It’s notable this month that the number of closings in January is down 42% from the same month last year and has reached a low point not seen since January 2012. Back then we were coming off the worst recession in recent history. What’s different in 2023?
First, its important to note that a decrease in the number of home sales does not mean falling prices. In January 2012 the number of home sales was actually up 20% from the year before, but home prices were down 6%. Eleven years later, even with the number of sales almost cut in half, the average sales price is still up 3% and the median is up 7%. The big difference is obvious when we look at supply and demand.
2022 was an incredibly frenzied market defined by record low supply, multiple offers and quickly rising prices. When inflation began to rise to unhealthy levels, the Fed stepped in and started raising interest rates, making house payments less affordable and therefore reducing demand. The lower demand has helped the low inventory situation, giving buyers a bit more choice, but we still find ourselves in a sellers market with just under 2 months supply.
Back in January 2012, the housing inventory was about 8 months of supply. A six month supply is generally considered a balanced market. So while today we are experiencing a technical seller’s market, back then it was a buyer’s market. Both in 2012 and today, the number of homes under contract, also known as pending home sales, were on the rise. That’s typical in January as sales begin to ramp up for the always busier spring market.
So what can we learn? Supply (and demand) is driving the rising prices. Unlike 2012, the Charlotte market will begin the spring selling season in a sellers market and we can therefore expect to see prices continue to rise. Even with interest rates almost double what they were last year, buyers are still finding themselves in multiple offer situations.

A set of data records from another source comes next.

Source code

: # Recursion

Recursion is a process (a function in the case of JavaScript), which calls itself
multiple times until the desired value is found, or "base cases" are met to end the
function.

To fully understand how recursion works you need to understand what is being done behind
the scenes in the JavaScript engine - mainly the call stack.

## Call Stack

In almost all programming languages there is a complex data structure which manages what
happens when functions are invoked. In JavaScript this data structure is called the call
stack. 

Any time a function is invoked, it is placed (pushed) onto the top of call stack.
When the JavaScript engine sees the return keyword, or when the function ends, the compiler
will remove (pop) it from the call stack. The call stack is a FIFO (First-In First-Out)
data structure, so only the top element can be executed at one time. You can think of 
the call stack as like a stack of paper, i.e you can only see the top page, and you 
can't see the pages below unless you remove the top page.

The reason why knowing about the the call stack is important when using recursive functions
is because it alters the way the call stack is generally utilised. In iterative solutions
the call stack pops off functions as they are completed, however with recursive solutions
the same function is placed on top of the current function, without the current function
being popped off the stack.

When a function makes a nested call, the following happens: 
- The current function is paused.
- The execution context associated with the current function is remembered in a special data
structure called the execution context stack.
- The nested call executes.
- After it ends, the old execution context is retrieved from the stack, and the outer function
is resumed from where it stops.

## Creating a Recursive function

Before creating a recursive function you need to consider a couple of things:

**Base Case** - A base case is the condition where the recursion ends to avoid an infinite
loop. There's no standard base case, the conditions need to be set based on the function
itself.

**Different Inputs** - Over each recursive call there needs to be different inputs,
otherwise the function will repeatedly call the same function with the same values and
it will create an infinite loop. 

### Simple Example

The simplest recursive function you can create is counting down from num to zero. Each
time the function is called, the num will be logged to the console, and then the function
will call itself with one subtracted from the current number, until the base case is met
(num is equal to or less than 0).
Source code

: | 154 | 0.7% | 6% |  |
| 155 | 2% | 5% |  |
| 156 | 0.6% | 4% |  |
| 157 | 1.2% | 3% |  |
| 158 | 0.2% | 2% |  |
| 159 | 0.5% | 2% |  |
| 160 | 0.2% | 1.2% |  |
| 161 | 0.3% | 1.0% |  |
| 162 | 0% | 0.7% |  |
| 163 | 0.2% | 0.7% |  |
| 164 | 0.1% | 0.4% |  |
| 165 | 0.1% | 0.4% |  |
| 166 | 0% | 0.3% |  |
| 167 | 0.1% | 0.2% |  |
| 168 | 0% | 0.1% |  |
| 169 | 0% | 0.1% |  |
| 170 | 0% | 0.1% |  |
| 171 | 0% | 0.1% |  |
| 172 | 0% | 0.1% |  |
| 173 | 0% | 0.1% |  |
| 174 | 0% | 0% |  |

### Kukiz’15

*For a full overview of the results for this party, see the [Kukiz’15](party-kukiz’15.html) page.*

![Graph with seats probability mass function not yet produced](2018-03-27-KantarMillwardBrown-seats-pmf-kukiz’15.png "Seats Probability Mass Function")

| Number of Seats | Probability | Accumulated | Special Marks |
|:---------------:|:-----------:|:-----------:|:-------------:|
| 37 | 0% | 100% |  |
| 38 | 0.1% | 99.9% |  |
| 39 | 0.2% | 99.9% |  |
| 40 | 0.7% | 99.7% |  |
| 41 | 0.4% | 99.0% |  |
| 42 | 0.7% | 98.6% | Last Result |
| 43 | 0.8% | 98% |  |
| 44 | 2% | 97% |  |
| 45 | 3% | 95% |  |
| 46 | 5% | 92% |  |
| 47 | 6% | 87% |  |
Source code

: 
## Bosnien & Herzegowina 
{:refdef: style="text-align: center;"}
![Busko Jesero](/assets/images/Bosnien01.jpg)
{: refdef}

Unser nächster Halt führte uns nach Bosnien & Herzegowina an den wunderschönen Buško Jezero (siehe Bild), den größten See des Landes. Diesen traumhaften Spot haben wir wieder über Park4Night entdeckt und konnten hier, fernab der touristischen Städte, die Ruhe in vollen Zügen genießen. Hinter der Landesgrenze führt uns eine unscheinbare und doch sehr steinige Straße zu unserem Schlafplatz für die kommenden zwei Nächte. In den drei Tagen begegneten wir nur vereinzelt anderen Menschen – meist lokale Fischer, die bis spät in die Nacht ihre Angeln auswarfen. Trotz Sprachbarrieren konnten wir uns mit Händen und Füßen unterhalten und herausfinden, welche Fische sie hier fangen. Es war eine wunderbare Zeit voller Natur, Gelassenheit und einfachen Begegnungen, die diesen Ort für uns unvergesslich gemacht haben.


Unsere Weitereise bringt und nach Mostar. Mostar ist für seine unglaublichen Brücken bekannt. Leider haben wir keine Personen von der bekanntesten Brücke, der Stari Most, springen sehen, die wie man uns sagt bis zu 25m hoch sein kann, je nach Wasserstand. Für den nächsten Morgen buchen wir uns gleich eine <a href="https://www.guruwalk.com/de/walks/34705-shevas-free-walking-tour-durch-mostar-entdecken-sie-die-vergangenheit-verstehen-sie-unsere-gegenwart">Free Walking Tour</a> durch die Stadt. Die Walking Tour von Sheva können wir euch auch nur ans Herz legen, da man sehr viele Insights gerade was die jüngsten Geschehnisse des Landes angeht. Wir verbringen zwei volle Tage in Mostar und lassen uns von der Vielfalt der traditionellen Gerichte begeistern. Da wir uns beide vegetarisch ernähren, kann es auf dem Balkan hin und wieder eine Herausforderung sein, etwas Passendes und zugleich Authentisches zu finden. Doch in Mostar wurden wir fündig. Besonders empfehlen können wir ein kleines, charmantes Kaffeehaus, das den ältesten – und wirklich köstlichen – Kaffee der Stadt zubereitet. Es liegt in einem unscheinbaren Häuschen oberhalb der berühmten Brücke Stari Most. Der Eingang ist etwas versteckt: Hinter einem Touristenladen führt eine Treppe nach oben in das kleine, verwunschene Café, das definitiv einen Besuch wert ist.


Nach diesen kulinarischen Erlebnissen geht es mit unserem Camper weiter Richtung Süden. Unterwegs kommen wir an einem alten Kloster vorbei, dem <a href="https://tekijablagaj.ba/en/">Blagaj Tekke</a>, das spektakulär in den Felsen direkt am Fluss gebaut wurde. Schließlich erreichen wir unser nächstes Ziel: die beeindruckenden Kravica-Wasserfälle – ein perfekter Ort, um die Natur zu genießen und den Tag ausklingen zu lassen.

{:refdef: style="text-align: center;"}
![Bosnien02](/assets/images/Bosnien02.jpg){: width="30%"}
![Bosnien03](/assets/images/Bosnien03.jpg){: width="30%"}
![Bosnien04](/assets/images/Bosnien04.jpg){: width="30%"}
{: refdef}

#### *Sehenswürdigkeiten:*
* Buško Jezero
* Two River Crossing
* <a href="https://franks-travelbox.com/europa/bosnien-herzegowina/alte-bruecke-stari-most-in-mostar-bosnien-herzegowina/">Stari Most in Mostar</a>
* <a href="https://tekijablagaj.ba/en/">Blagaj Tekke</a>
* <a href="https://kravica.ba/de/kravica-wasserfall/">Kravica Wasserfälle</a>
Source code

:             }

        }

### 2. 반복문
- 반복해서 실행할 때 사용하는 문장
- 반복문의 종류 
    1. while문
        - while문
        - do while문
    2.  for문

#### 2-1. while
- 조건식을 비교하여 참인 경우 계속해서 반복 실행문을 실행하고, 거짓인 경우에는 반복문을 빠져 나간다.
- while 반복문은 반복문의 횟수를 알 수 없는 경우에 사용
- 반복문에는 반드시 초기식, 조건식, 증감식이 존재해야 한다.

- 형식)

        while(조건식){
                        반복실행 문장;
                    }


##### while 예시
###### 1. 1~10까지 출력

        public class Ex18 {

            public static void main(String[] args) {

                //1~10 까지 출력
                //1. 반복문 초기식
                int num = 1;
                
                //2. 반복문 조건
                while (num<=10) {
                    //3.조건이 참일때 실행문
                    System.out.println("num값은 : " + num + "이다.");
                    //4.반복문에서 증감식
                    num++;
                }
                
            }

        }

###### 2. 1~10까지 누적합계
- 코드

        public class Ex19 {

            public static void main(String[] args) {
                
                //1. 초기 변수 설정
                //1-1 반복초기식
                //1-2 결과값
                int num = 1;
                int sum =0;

Those who think they will “wait until prices fall,” may be waiting a very long time. There is an old cliche that “the best time to buy real estate was five years ago and the second best time is right now.” Our team agrees. We can help.
This week we’ll send out our monthly E-Newsletter with the stats for single family home sales in Mecklenburg County, comparing January to the previous month and same month last year. Here’s a sneak peak:
- Homes sales are down 30% from last month and 42% from last year.
- Average sales price is down 10% from last month, but up 3% from last year.
- Median sales price is is down 3% from last month, but up 7% from last year.
- Average price per square foot is down 5% from last month, but up 1% from last year.
- Sale to list price ratio is 98% which has not changed from last month, but down from 102% last year.
- Average days on market is up 10% from last month and 109% from last year.
- Pending home sales are up 25% from last month, but down 28% from last year.
- Supply is 1.9 months supply, up from 1.3 last month and 0.3 last year.
- Mortgage rates at 6.12% are down slightly from last month, but up from 3.45% last year.
- Average house payment is down 10% from last month, but up 40% from last year.